After that takes place I shall be having a solid mask made of my face, neck, shoulders and chest so that I stay still enough so that they can target the tumour with the Radiotherapy machine.

I would be a fool if I said that I wasn’t scared, I am scared, of many things and yet they are all related to this cancer.  I just hope that by tapping away at these keys it helps me in the long run. This may well become my sounding board and to the reader it may well become “boring” this I do understand, trust me I have read enough other blogs from cancer patients such as I and they all are on the morose, melancholy, gloomy side and I can understand why. Bottom line, cancer does still kill and we have to be aware of this and when it doesn’t kill, the treatment is not a “walk in the park”. All the books I have read on the subject tell me this and over the next couple of months I get to experience it first hand.

This is going to be it for now, it’s a start. It may have helped me, who knows? Maybe there will be another instalment I don’t know yet.

 

 

Why the cakes?  I recently found baking as have many others courtesy of the Great British Bake Off and did you see the final last night? “Invent your own Chiffon Cake”??  Vodka and Orange!

 

This is me Steve Royal.  39 years old.

Have a week.

 

 

 

 

 

TNM stages of mouth and oropharyngeal cancers


TNM stands for Tumour, Node and Metastasis. The system describes

·                             The size of a primary tumour (T)

·                             Whether the cancer has spread to the lymph nodes (N)

·                             Whether the cancer has spread to a different part of the body (M)

T stages


There are 4 main T stages of mouth and oropharyngeal cancer

·                             T1 means the tumour is contained within the tissue of the mouth or oropharynx and is no larger than 2cm (3/4 inch)

·                             T2 means the tumour is larger than 2cm, but smaller than 4cm (about 1 ½ inches)
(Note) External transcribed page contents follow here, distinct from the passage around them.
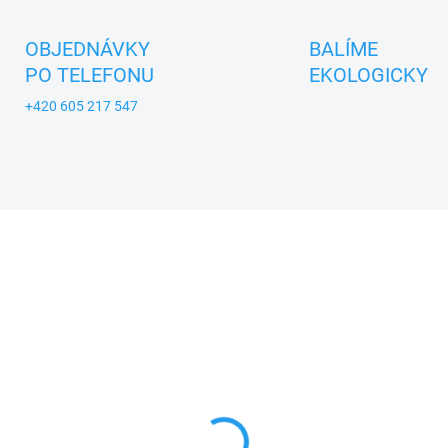
OBJEDNÁVKY
BALÍME
PO TELEFONU
EKOLOGICKY
+420 605 217 547
A_USTREDNA_BRNO
ZNACKA_USTREDNA_BRNO
SKLADEM
SKL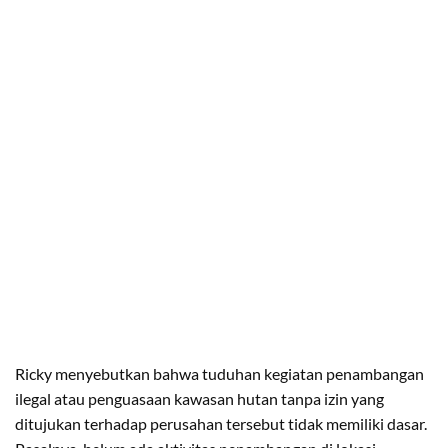
Ricky menyebutkan bahwa tuduhan kegiatan penambangan
ilegal atau penguasaan kawasan hutan tanpa izin yang
ditujukan terhadap perusahan tersebut tidak memiliki dasar.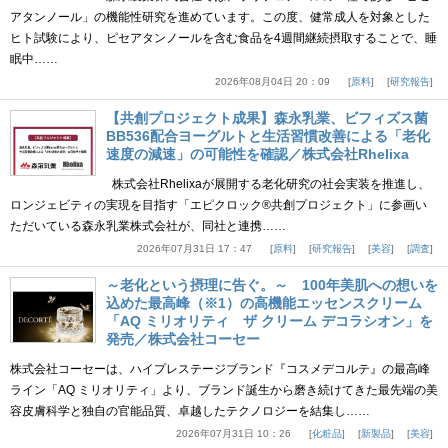
アタンノール」の機能性研究を進めています。この度、健常成人を対象とした
ヒト試験により、ピセアタンノールを含む食品を4週間継続摂取することで、睡
眠中……
2026年08月04日 20：09
原料
研究報告
【共創プロジェクト成果】森永乳業、ビフィズス菌
BB536配合ヨーグルトと生活習慣改善による「老化
速度の減速」の可能性を確認／株式会社Rhelixa
株式会社Rhelixaが展開する老化研究の社会実装を推進し、
ロンジェビティの実現を目指す「エピクロック®共創プロジェクト」に参画い
ただいている森永乳業株式会社が、同社と連携……
2026年07月31日 17：47
原料
研究報告
美容
調査
～老化という摂理に告ぐ。～ 100年美肌への想いを
込めた最高峰（※1）の高機能エッセンスクリーム
「AQ ミリオリティ ザ クリーム デコラシオン」を
発売／株式会社コーセー
株式会社コーセーは、ハイプレステージブランド『コスメデコルテ』の最高峰
ライン「AQ ミリオリティ」より、ブランド誕生から磨き続けてきた最先端の美
容皮膚科学と独自の官能品質、卓越したテクノロジーを結集し……
2026年07月31日 10：26
化粧品
新製品
美容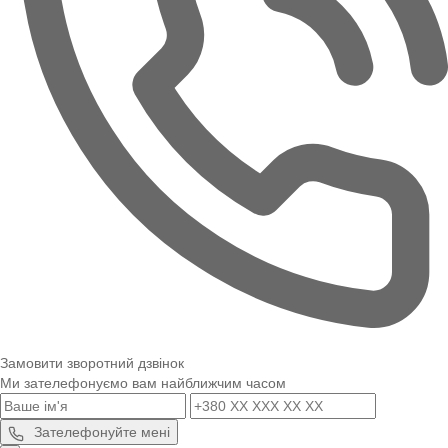
Замовити зворотний дзвінок
Ми зателефонуємо вам найближчим часом
Зателефонуйте мені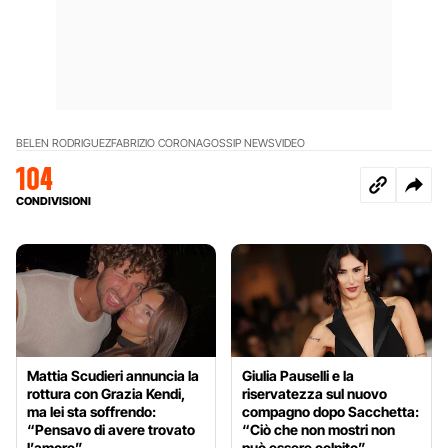
BELEN RODRIGUEZ
FABRIZIO CORONA
GOSSIP NEWS
VIDEO
104
CONDIVISIONI
Mattia Scudieri annuncia la
Giulia Pauselli e la
rottura con Grazia Kendi,
riservatezza sul nuovo
ma lei sta soffrendo:
compagno dopo Sacchetta:
“Pensavo di avere trovato
“Ciò che non mostri non
l’amore”
può essere colpito”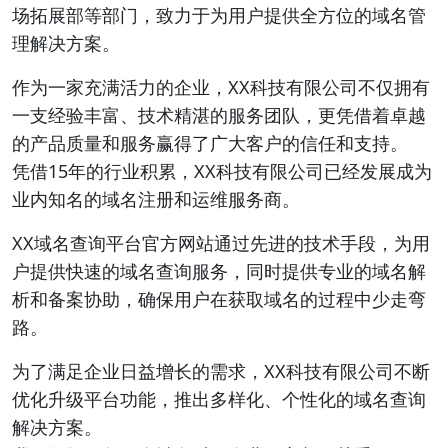
场拓展部等部门，致力于为用户提供全方位的域名管
理解决方案。
作为一家充满活力的企业，XX科技有限公司不仅拥有
一支经验丰富、技术精湛的服务团队，更凭借着卓越
的产品质量和服务赢得了广大客户的信任和支持。
凭借15年的行业积累，XX科技有限公司已经发展成为
业内知名的域名注册和运维服务商。
XX域名查询平台官方网站通过先进的技术手段，为用
户提供快速的域名查询服务，同时提供专业的域名解
析和备案协助，确保用户在获取域名的过程中少走弯
路。
为了满足企业日益增长的需求，XX科技有限公司不断
优化升级平台功能，推出多样化、个性化的域名查询
解决方案。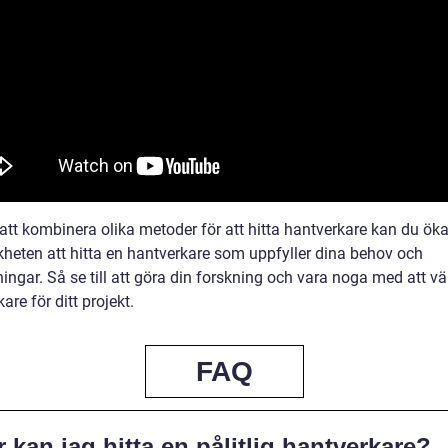
tt kombinera olika metoder för att hitta hantverkare kan du ök
kheten att hitta en hantverkare som uppfyller dina behov och
ingar. Så se till att göra din forskning och vara noga med att väl
are för ditt projekt.
FAQ
 kan jag hitta en pålitlig hantverkare?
·                             T3 means the tumour is bigger than 4cm

·                             T4a means the tumour has grown further than the mouth or oropharynx and into nearby body tissues such as bone, tongue, sinuses or skin

·                             T4b means the tumour has spread into nearby areas such as the space around and behind the jaws, the back of the upper jaw where the large jaw muscles attach, the base of the skull, or the area of the neck that surrounds the carotid artery

N stages


There are 4 main lymph node stages in cancer of the mouth and oropharynx. One of these, stage N2, is broken down into 3 sub stages. The important points here are whether there is cancer in the lymph nodes in the neck and if so, the size of the node and which side of the neck it is on.
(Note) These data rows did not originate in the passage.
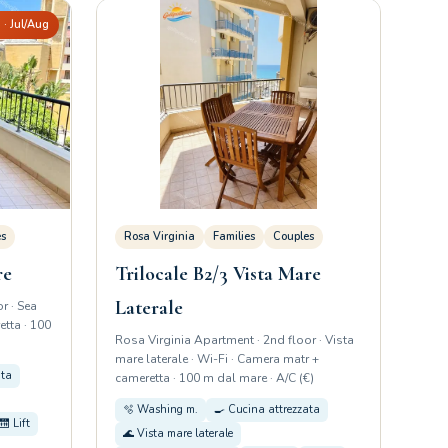
· Jul/Aug
es
Rosa Virginia
Families
Couples
re
Trilocale B2/3 Vista Mare
Laterale
r · Sea
etta · 100
Rosa Virginia Apartment · 2nd floor · Vista
mare laterale · Wi-Fi · Camera matr +
ata
cameretta · 100 m dal mare · A/C (€)
🫧 Washing m.
🍳 Cucina attrezzata
🛗 Lift
🌊 Vista mare laterale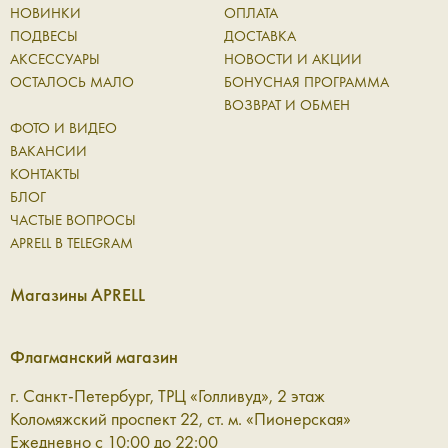
дополнение, а полноценная часть повседневного ритма.
НОВИНКИ
ОПЛАТА
Они сопровождают вас в течение дня, выдерживают
ПОДВЕСЫ
ДОСТАВКА
активное использование и при этом сохраняют
АКСЕССУАРЫ
НОВОСТИ И АКЦИИ
аккуратный внешний вид. Натуральная кожа со временем
ОСТАЛОСЬ МАЛО
БОНУСНАЯ ПРОГРАММА
становится только лучше: приобретает характерную
ВОЗВРАТ И ОБМЕН
фактуру и мягкость, оставаясь надежной основой для
ФОТО И ВИДЕО
ежедневных вещей.
ВАКАНСИИ
КОНТАКТЫ
В коллекции Aprell представлены аксессуары для разных
БЛОГ
сценариев:
ЧАСТЫЕ ВОПРОСЫ
APRELL В TELEGRAM
Ремни — чёткий акцент в образе
Магазины APRELL
Кожаный ремень помогает структурировать силуэт и
добавить образу завершённости. Он одинаково уместен
Флагманский магазин
как в базовом гардеробе, так и в более сложных
сочетаниях, где важна каждая линия. Это деталь, которая
г. Санкт-Петербург, ТРЦ «Голливуд», 2 этаж
работает незаметно, но всегда точно.
Коломяжский проспект 22, ст. м. «Пионерская»
Ежедневно с 10:00 до 22:00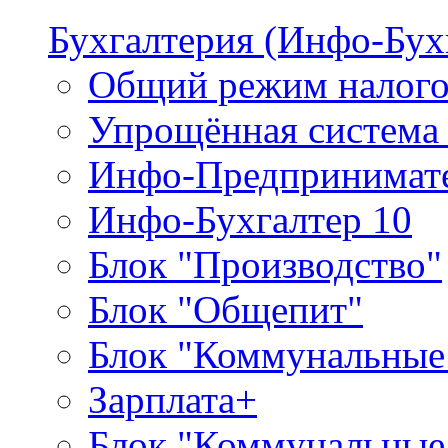
Бухгалтерия (Инфо-Бух
Общий режим налого
Упрощённая система
Инфо-Предпринимат
Инфо-Бухгалтер 10
Блок "Производство"
Блок "Общепит"
Блок "Коммунальные
Зарплата+
Блок "Коммунальные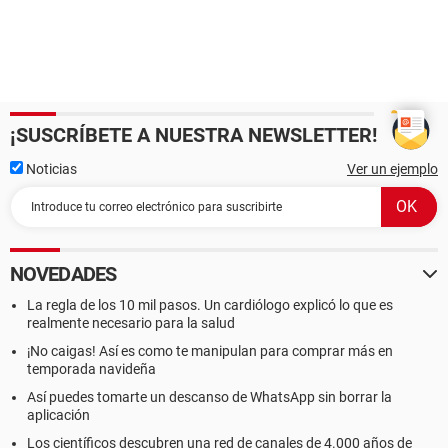
¡SUSCRÍBETE A NUESTRA NEWSLETTER!
Noticias
Ver un ejemplo
NOVEDADES
La regla de los 10 mil pasos. Un cardiólogo explicó lo que es
realmente necesario para la salud
¡No caigas! Así es como te manipulan para comprar más en
temporada navideña
Así puedes tomarte un descanso de WhatsApp sin borrar la
aplicación
Los científicos descubren una red de canales de 4.000 años de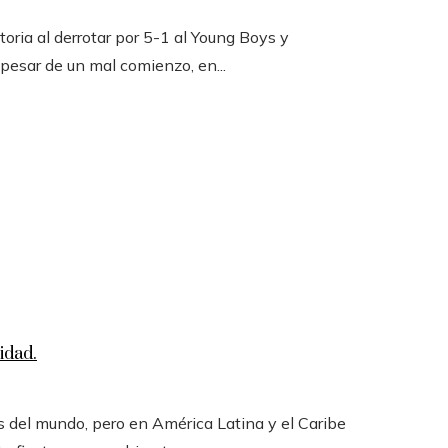
toria al derrotar por 5-1 al Young Boys y
 pesar de un mal comienzo, en...
idad.
 del mundo, pero en América Latina y el Caribe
·                             N0 means there are no cancer cells in the lymph nodes

·                             N1 means there are cancer cells in 1 lymph node on the same side of the neck as the cancer, but the node is less than 3cm across

·                             N2a means there is cancer in 1 lymph node on the same side of the neck, and the node is more than 3cm across but less than 6cm across

·                             N2b means there is cancer in more than 1 lymph node, but none of these nodes are more than 6cm across. All the affected nodes are on the same side of the neck as the cancer.

·                             N2c means there is cancer in nodes on the other side of the neck, or in nodes on both sides, but none of these nodes are more than 6cm across

·                             N3 means that at least 1 node containing cancer is more than 6cm across

M stages


There are two M stages for cancers of the mouth and oropharynx

·                             M0 means there is no cancer spread to other parts of the body

·                             M1 means the cancer has spread to other parts of the body, such as the lungs

Together, the T, N and M stages give a complete description of the stage of your cancer. For example, if you have a T2, N0, M0 cancer, you have a tumour larger than 2cm but not larger than 4cm. There are no cancer cells in the lymph nodes and there is no spread of your cancer to other parts of the body.